Of course I still have a way to go but lately I’ve been meeting a lot of people who are still in college. My sister is still a student. For all of you college kids reading this, this one is for you (with throwback photos of me from my NYC college days).
1. It’s OK to not know what you want to do right NOW.
I know you picked a major and you’re taking classes within a certain discipline but newsflash: the learning doesn’t stop once college ends. Your major/the college you graduated from is not the end all be all. Don’t think that you are limited to what you studied in college. There is no limit to what you can do after college, in fact graduation is just the beginning. Post graduation, the amount of people I meet who actually do something related to their college major is actually very low. The people who have jobs that deal with what they studied in college end up changing it later (usually after a period of denial) anyway. It’s OK to be unsure whether you’re 20 (or 46). However, it’s NOT OK to be doing nothing about it. Try everything and worst case is that you find out what you don’t like which will point you in the direction of what you DO want to do. It might feel uncomfortable but it’s just as important to know what you don’t want to do as it is to know what you do want to do. You can only find your dream job/calling if you try as much as you can and learn from experience or through other people. As much as you are trying to pass your classes, try to remember that college is just the foundation and starting point, make it strong and sturdy.

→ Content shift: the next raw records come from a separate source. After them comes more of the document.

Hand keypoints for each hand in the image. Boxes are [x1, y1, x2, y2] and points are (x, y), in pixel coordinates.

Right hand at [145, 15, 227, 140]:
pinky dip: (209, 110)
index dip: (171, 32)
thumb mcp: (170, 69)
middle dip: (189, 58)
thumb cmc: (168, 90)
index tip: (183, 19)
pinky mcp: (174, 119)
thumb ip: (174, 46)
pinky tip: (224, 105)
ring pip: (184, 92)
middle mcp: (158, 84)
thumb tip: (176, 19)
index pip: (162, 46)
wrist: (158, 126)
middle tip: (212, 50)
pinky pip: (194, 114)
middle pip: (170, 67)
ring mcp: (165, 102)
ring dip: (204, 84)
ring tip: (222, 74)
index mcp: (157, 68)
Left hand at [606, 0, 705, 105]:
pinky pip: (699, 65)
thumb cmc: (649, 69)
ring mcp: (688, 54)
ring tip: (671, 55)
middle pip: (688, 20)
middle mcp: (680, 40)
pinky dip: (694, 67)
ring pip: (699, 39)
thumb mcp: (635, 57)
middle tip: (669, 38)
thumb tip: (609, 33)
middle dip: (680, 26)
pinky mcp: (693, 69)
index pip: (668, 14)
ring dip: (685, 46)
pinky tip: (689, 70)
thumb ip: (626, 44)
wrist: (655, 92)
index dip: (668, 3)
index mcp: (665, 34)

2. Think about the kind of person you want to be, not just what you want to be.
Your job will change multiple times throughout your life as you grow and get experience, but you’re stuck with yourself for the rest of your life. Focus on building your character and knowing what you are and aren’t good at. Be honest with yourself on what is important to you. Stand your ground for your values. What you want to be and where, will always be subject to change, but if you know who you are in any context, you’ll be able to handle the stress, pressures and decisions with grace and confidence. You’ll spend less time on people/things that don’t matter and won’t be chasing things that don’t mean anything a year from now. Spend time getting to know yourself and getting comfortable with yourself. Then you can think about who you want to be in comparison to where you are, and how you can close that gap.
3. Pay attention to what draws your attention and your curiosity. These are all hints of what you love, makes you happy and sincerely enjoy. It can be as simple as reading, playing soccer or as complicated as analyzing huge amounts of data and matching it up with historical events. The more you know about what you like to do the more you can make the time to do more of it and possibly find or create a job that allows you to do it often. Follow what catches your eye. Explore it further. Master it. Learn everything there is to know about it. Change it. Try it and find out that it’s not what you thought. Even if it doesn’t make sense, keep doing more of what you’re curious about. The time will pass anyway, at least enjoy it.

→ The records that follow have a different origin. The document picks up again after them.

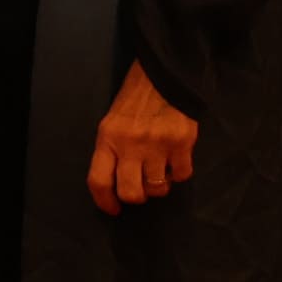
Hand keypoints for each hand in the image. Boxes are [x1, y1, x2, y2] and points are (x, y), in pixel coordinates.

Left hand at [85, 61, 194, 213]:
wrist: (163, 73)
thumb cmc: (135, 99)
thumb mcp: (112, 122)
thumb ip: (112, 150)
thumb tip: (117, 182)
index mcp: (107, 138)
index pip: (99, 181)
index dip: (104, 201)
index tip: (113, 208)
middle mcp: (130, 144)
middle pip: (131, 192)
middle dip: (137, 197)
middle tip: (141, 188)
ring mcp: (158, 144)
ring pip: (158, 188)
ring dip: (159, 185)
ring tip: (160, 169)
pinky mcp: (182, 142)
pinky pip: (183, 175)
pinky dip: (180, 173)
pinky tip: (176, 159)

4. Don’t forget to learn about You. You’re studying a lot about statistics and art (etc) and it’s easy to be overloaded with homework and essays, but don’t forget to learn about you and how you learn. Are you visual? Do you like to learn through experience? Do you like to read everything about a topic to understand? Do you like to talk things through or internalize? Do you accept what people say without questioning or like to judge for yourself? Do you listen to your head or heart/intuition? In a world that is constantly changing, being able to understand how you process things and perceive the world is crucial to how you can respond to what happens to you. I am convinced that life is 10% what happens to me and 90% of how I react to it. Knowing that everything is subject to change allows you to take care of your own attitude so that you can figure out how you can interact with and help others. We do live in a world with billions of people… It’s also important to know that just because the world is how it is now, doesn’t mean that it will be that way a month or even a year from now. A quote that describes this perfectly: The illiterate of the 21st century will not be those who cannot read and write, but those who cannot learn, unlearn, and relearn. I think the most successful and resilient people adopt an open but perceptive mind.

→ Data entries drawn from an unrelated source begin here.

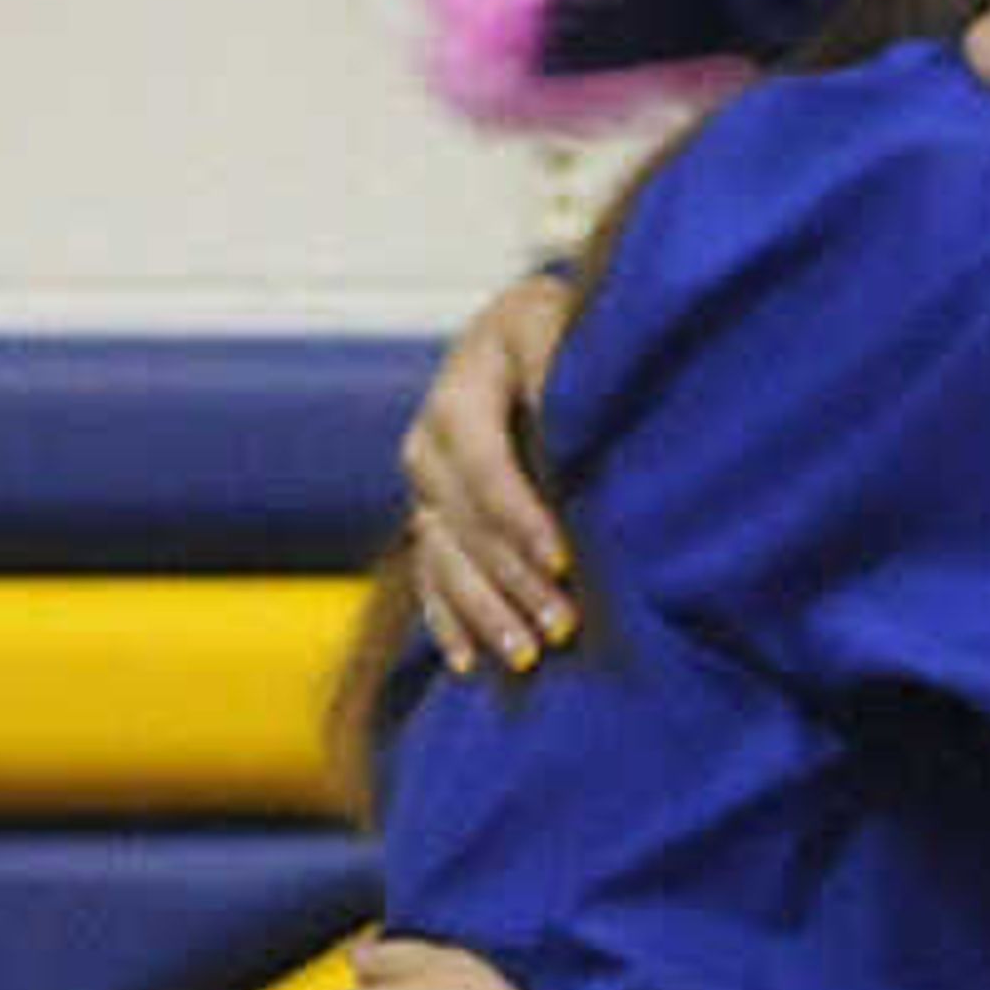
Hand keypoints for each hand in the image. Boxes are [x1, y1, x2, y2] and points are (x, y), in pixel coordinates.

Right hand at [403, 269, 580, 677]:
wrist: (522, 338)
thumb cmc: (558, 331)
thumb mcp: (559, 324)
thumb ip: (556, 357)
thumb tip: (558, 400)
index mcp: (459, 395)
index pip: (481, 463)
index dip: (517, 514)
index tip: (561, 559)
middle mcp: (429, 447)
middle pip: (461, 524)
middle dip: (512, 579)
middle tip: (563, 626)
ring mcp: (425, 491)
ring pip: (442, 560)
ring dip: (483, 613)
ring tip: (527, 658)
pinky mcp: (432, 522)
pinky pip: (428, 579)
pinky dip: (447, 622)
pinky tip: (468, 665)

5. Don’t let your age hold you back. By letting your age define you, you’re only limiting yourself. If you’re the youngest in the room and can hold a conversation with people older than you, that’s a good sign. You always want to be around people who teach you and know more about something that you have no clue know about. See this as an opportunity to be a sponge and soak up everything. Listen and ask questions. Introduce yourself as usual and let the words that come out of your mouth speak for itself. You’re not “just in college” or “just a student” unless that’s how you want people to see you. Acknowledge that you are excited to learn and use everything around you as a real life classroom to apply what you are learning (or want to test) from textbooks. When you’re in college you have the advantage of being old enough to do things, but young enough not to not have the full load of a working professional. Take advantage of this unique position and make use of the free time and resources that you have whether it be the college discount, college connections, college schedule, etc.
I know this is a lot and some of it might not make sense, but I think the gist here is to take steps in the right direction, one that will enrich your future and help you become a better person later in life. So long as you’re moving forward and making progress, you are making small changes today that could have a big impact on the circumstances that you find yourself in tomorrow or next year.
Do something today that your future self will thank you for.
Bonus challenge: take a photo of yourself as you are now and write a letter to your future self to be opened at a later time.